September 26, 2004

long day

so i've finally moved down to la, and after last night's histrionics, it's probably about time. not that there wasn't another long drag-out of emotion this morning. kat suggested (some time around midnight just as i finished up packing) that we leave around 11, as is opposed to the previously discussed noon. so, i woke up at 10, dressed, broke the news about my early departure to my parents, ate, did all my last minute throwing of crap into bags...and waited. at this point i was feeling shit for leaving my parents behind without my company. sad sad sad. dad was essentially following me around from room to room, running his own errands, but still with a suspicious correlation to my own wanderings. mother kept remembering things i had forgotten and was plying me with pills and vitamins and teas and recipes. i was ready to leave by 11, but kat did not arrive till just short of 1. so goodbyes with my family were drawn out to agonizing lengths, leaving me with indelible pout lines framing my mouth and a growing urge to just end it all, horrid daughter that i was. you cannot drag sad goodbyes out for long without eventually experiencing suicidal pangs. finally, we were all so emotionally spent that dad went upstairs to pay bills, i flicked on the tv, and mom retreated to the kitchen. finally kat did arrive, and we piled up the last bags of my things into whatever spaces of her car that were not already maxed, hugged one last time, and i was gone. pathetic, ironic, self-conscious, tragic wave as the car turned around and sped away. i was a credit card commercial, or a home loan ad.

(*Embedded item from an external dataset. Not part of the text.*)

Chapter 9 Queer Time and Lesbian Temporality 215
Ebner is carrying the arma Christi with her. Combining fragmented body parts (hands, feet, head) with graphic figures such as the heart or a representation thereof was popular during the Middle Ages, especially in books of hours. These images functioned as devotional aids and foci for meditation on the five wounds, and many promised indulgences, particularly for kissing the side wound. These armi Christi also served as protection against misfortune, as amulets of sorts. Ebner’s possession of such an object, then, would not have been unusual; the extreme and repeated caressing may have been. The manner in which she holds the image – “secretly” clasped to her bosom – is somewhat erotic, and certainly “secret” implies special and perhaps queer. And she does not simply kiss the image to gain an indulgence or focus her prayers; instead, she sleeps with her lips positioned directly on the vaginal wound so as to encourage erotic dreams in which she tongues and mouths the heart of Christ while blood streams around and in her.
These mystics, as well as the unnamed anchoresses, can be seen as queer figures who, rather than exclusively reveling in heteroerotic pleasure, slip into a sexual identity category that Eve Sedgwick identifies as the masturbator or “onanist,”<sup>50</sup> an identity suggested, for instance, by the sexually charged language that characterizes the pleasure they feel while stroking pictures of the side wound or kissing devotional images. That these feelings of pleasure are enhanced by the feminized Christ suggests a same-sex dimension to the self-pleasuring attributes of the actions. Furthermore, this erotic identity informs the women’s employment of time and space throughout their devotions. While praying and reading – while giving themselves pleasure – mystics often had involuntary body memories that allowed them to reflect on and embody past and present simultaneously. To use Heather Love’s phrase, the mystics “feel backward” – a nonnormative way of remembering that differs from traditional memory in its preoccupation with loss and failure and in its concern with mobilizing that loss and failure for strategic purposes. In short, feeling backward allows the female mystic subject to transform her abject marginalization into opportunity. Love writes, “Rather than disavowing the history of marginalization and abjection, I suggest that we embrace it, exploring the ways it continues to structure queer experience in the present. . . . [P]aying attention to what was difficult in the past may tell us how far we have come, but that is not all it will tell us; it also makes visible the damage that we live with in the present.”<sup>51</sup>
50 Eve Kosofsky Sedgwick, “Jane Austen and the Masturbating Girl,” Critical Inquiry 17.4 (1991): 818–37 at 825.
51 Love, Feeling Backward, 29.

hit the road for several hours, as usual. kat picked the music, as well as supplied it, due to her unwavering taste. i napped. we stopped at a carl's jr. and i inadvertently ordered a double cheeseburger due to unfamiliar burger names, which i was then forced to eat. the lady even asked me, "are you sure?" to which i stuttered a pathetic inarticulate equivocal mesh until she just rung me up for what i had ordered. was not delivered my soda, however; perhaps she thought i was getting enough filth in the form of that horrid mass of burger. bulging, drove the rest of the way to la, the biggest event - viewing a flipped minivan.

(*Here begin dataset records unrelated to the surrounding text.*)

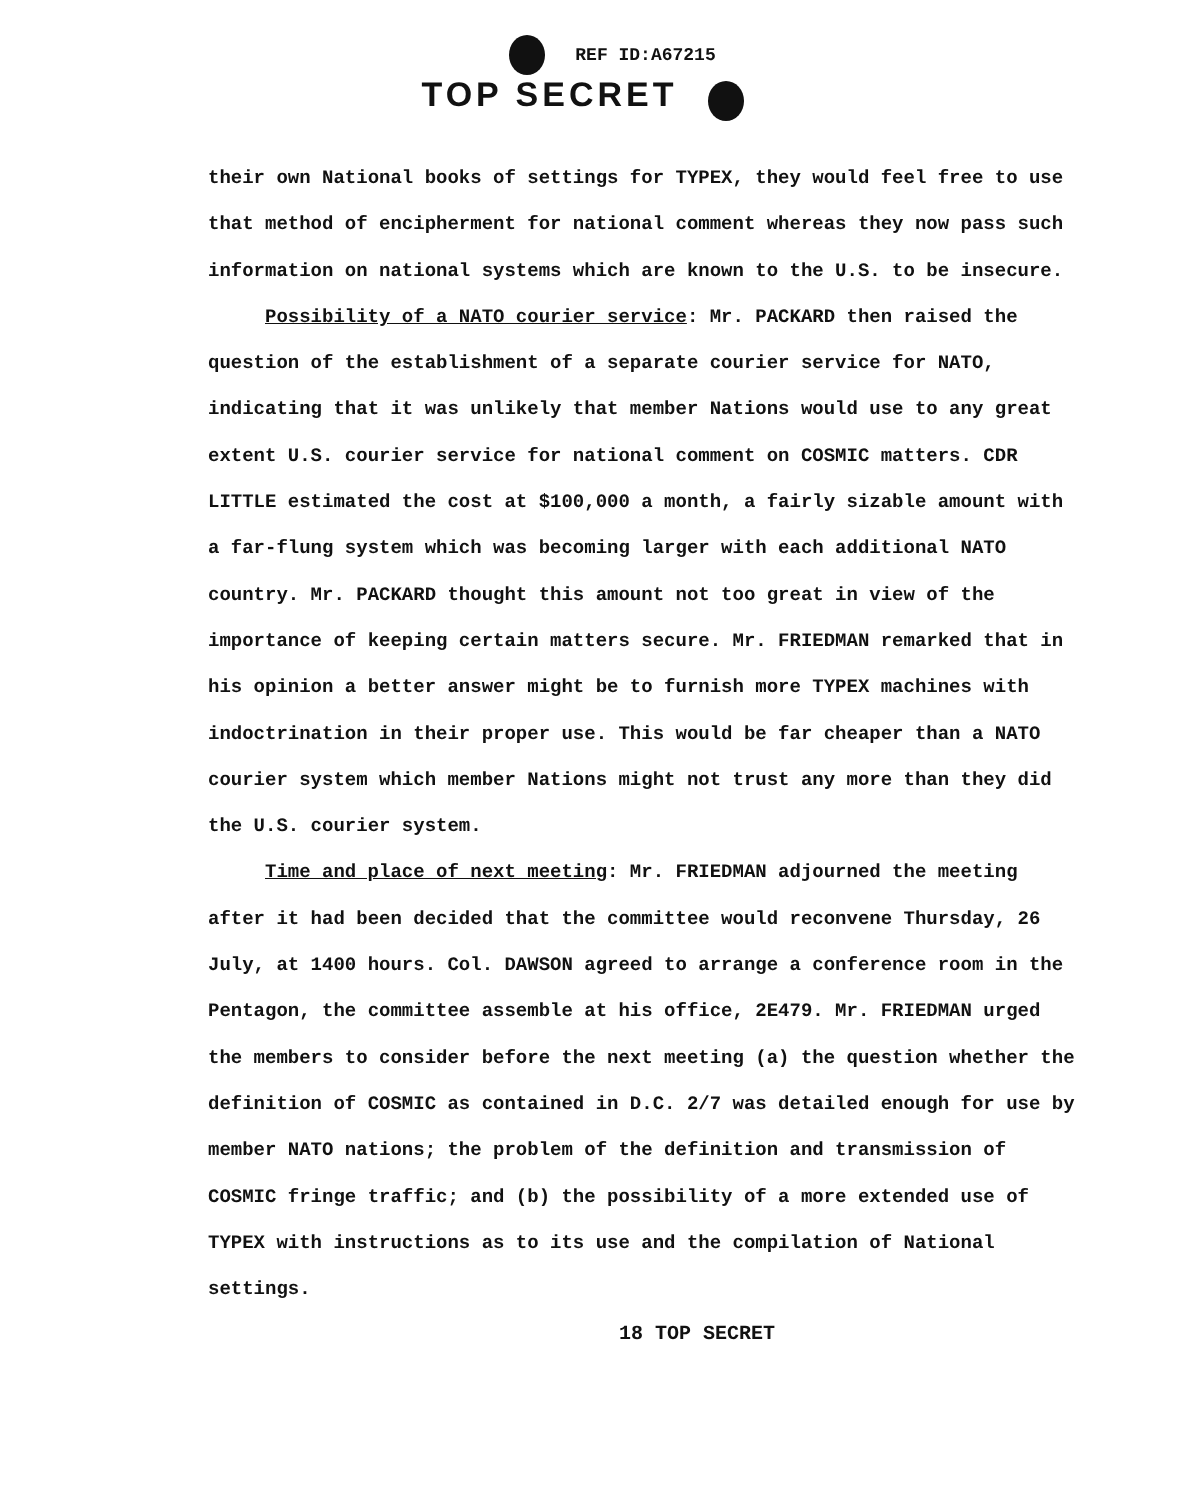REF ID:A67215
TOP SECRET
their own National books of settings for TYPEX, they would feel free to use that method of encipherment for national comment whereas they now pass such information on national systems which are known to the U.S. to be insecure.
Possibility of a NATO courier service: Mr. PACKARD then raised the question of the establishment of a separate courier service for NATO, indicating that it was unlikely that member Nations would use to any great extent U.S. courier service for national comment on COSMIC matters. CDR LITTLE estimated the cost at $100,000 a month, a fairly sizable amount with a far-flung system which was becoming larger with each additional NATO country. Mr. PACKARD thought this amount not too great in view of the importance of keeping certain matters secure. Mr. FRIEDMAN remarked that in his opinion a better answer might be to furnish more TYPEX machines with indoctrination in their proper use. This would be far cheaper than a NATO courier system which member Nations might not trust any more than they did the U.S. courier system.
Time and place of next meeting: Mr. FRIEDMAN adjourned the meeting after it had been decided that the committee would reconvene Thursday, 26 July, at 1400 hours. Col. DAWSON agreed to arrange a conference room in the Pentagon, the committee assemble at his office, 2E479. Mr. FRIEDMAN urged the members to consider before the next meeting (a) the question whether the definition of COSMIC as contained in D.C. 2/7 was detailed enough for use by member NATO nations; the problem of the definition and transmission of COSMIC fringe traffic; and (b) the possibility of a more extended use of TYPEX with instructions as to its use and the compilation of National settings.
18 TOP SECRET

we arrived and i promptly set about to constructing my furniture. called the parents to let them know i arrived intact. and discovered i needed a hammer to progress anywhere in my project. convinced kat to go to rite aid, stopped at diddy reese for dinner (ice cream sandwiches. i figured, as long as i'm eating badly, why stop?), and returned to the apartment for fun and carpentry.

(aside: actually, we stopped at kevin smith's comic book store in westwood for the geek contact high. it was very self-referential, almost disturbingly so. posters from his movies adorning all the walls, figures of jay and silent bob, costumes, t-shirts, more images of jay and silent bob. jason mewes was behind the counter looking slightly pudgier in person and quite unapproachable. of course, i am completely terrified of people, so i'd have to say that most strangers look entirely unapproachable to me. it has to be extraordinarily bizarre working in a place with your face adorning ever corner, and a third of the merchandise. i would probably go into a paranoid freak-out. though, come to think about it, i do that a little just if i think people are watching me. and as i was terribly comfortable dressed in a 80's-styled shirt and horribly ripped jeans, i was terribly uncomfortable wondering if i was getting weird looks.)

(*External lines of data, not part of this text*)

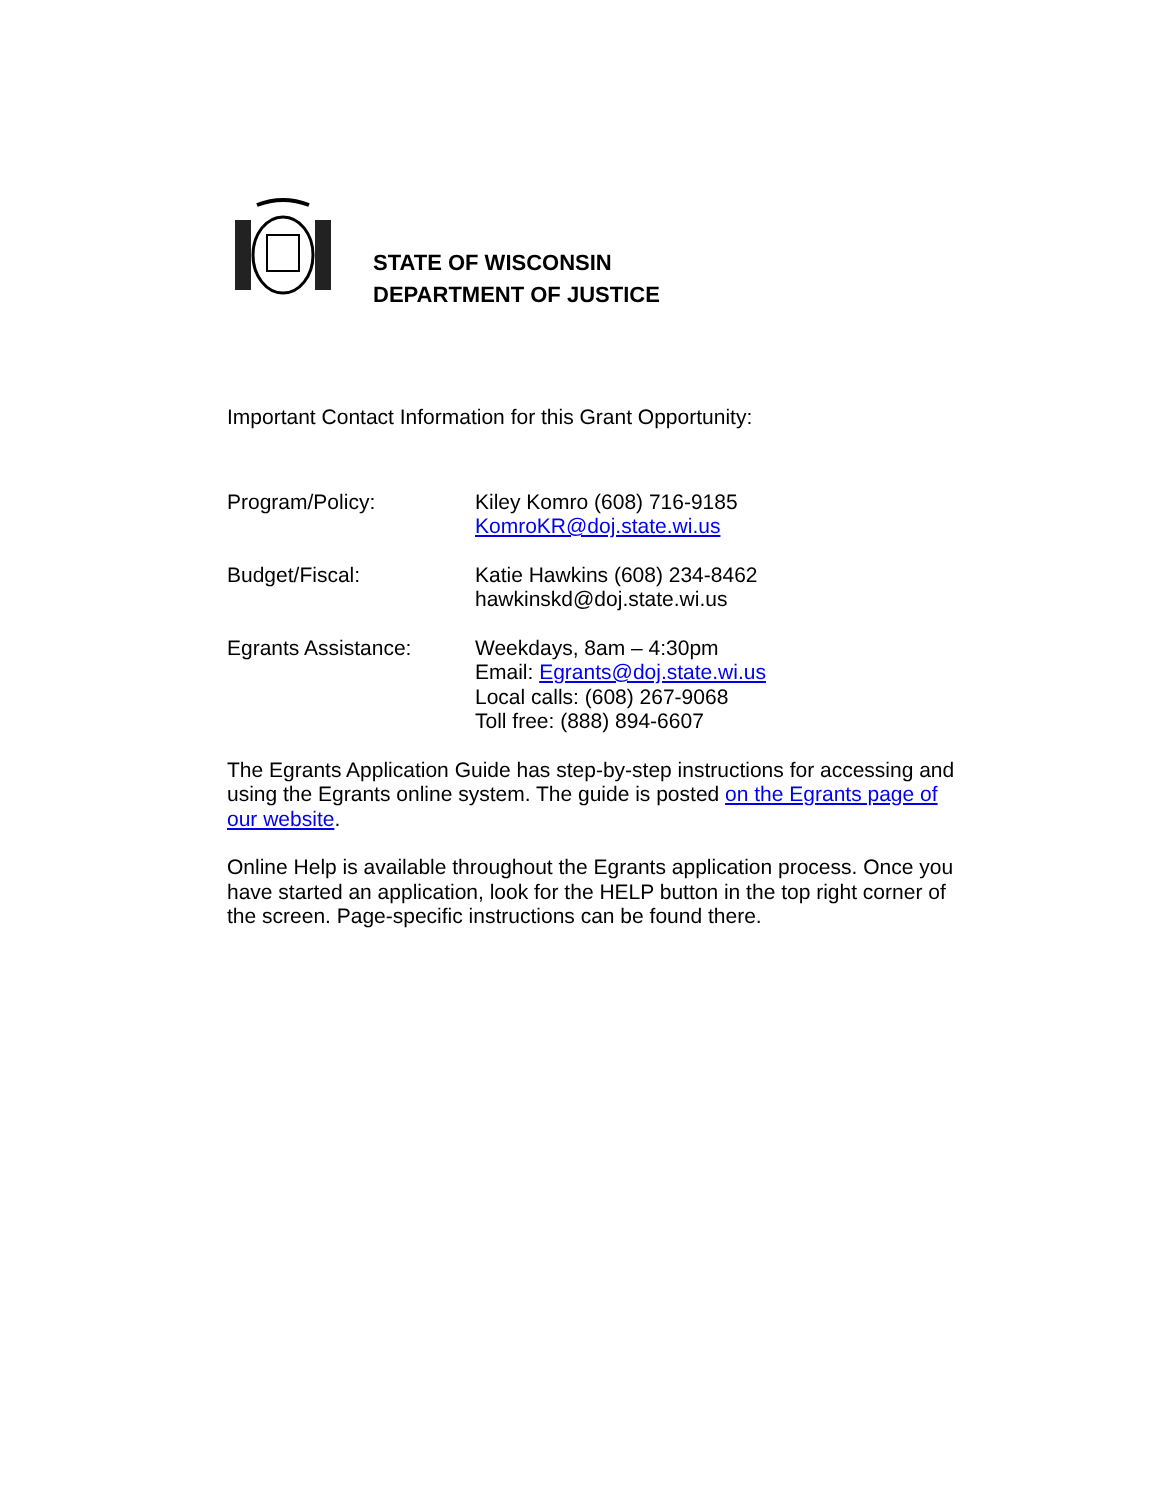STATE OF WISCONSIN
DEPARTMENT OF JUSTICE
Important Contact Information for this Grant Opportunity:
Program/Policy: Kiley Komro (608) 716-9185
KomroKR@doj.state.wi.us
Budget/Fiscal: Katie Hawkins (608) 234-8462
hawkinskd@doj.state.wi.us
Egrants Assistance: Weekdays, 8am – 4:30pm
Email: Egrants@doj.state.wi.us
Local calls: (608) 267-9068
Toll free: (888) 894-6607
The Egrants Application Guide has step-by-step instructions for accessing and using the Egrants online system. The guide is posted on the Egrants page of our website.
Online Help is available throughout the Egrants application process. Once you have started an application, look for the HELP button in the top right corner of the screen. Page-specific instructions can be found there.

but now back to our regularly scheduled story:
i added to the enjoyment of the entire (carpentry) proceedings by putting up dirty away messages to the ilk of, "surrounded by wood, though not the fun kind. someone fetch me a carpenter." not one of the better ones, i'm afraid, but the only one i can remember. i assembled: an end table (child's play, just screw on the legs), a desk, a bookshelf, a filing cabinet, and a dresser. and again, made many many dirty double entendres based on the word "screw." finally, finished all that and was able to assemble my bed. kat dislikes the arrangement of the room, and i must admit, i do take up much too much space, but i think i'll wait until cynthia arrives to move my desk and dresser into reasonable places. my computer is currently at the opposite side of the room as my desk, as that is where the ethernet port is, but i'm thinking i shall just get a cheap wireless hub and neatly mend that little problem. aside from those little snags, i'm well on my way to becoming settled. i have yet to unpack, of course, but jungle sheets now adorn my bed. (i am so gonna snag a man this year, just you wait.)

as an only child, i think it will be very difficult to restrain myself from becoming a huge nuisance to my roommates. i have never lived in such close proximity to someone i get along with (not even last year, hee), and there is a definite danger that i will glom on to my roommates like an attention-starved younger sibling and never let them have a moment of peace. actually, i think of it as more of an inevitability. i can only hope i am not too obvious in this, or at least that i am endearing enough to make it forgivable. and if i squeal and hug anyone this week, please just chalk it up to high spirits, but i will attempt to feign decorum, for your peace of mind.